Study Objectives
Sleep is an important driver of early brain development. However, sleep is often disturbed in preterm infants admitted to the neonatal intensive care unit (NICU). We aimed to develop an automated algorithm based on routinely measured vital parameters to classify sleep-wake states of preterm infants in real-time at the bedside.
Methods
In this study, sleep-wake state observations were obtained in 1-minute epochs using a behavioral scale developed in-house while vital signs were recorded simultaneously. Three types of vital parameter data, namely, heart rate, respiratory rate, and oxygen saturation, were collected at a low-frequency sampling rate of 0.4 Hz.
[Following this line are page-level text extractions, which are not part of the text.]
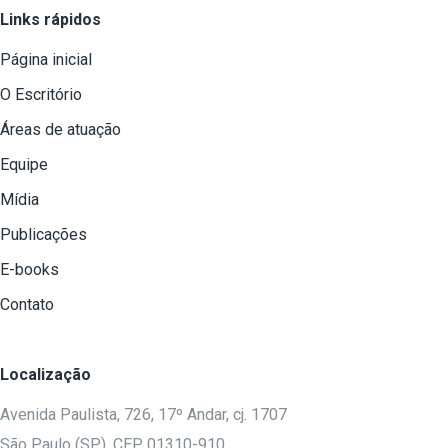
Links rápidos
Página inicial
O Escritório
Áreas de atuação
Equipe
Mídia
Publicações
E-books
Contato
Localização
Avenida Paulista, 726, 17º Andar, cj. 1707
São Paulo (SP), CEP 01310-910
A supervised machine learning workflow was used to train a classifier to predict sleep-wake states. Independent training (n = 37) and validation datasets were used (n = 9). Finally, a setup was designed for real-time implementation at the bedside.
Results
The macro-averaged area-under-the-receiver-operator-characteristic (AUROC) of the automated sleep staging algorithm ranged between 0.69 and 0.82 for the training data, and 0.61 and 0.78 for the validation data. The algorithm provided the most accurate prediction for wake states (AUROC = 0.80). These findings were well validated on an independent sample (AUROC = 0.77).
Conclusions
With this study, to the best of our knowledge, a reliable, non-obtrusive, and real-time sleep staging algorithm was developed for the first time for preterm infants. Deploying this algorithm in the NICU environment may assist and adapt bedside clinical work based on infants’ sleep-wake states, potentially promoting the early brain development and well-being of preterm infants.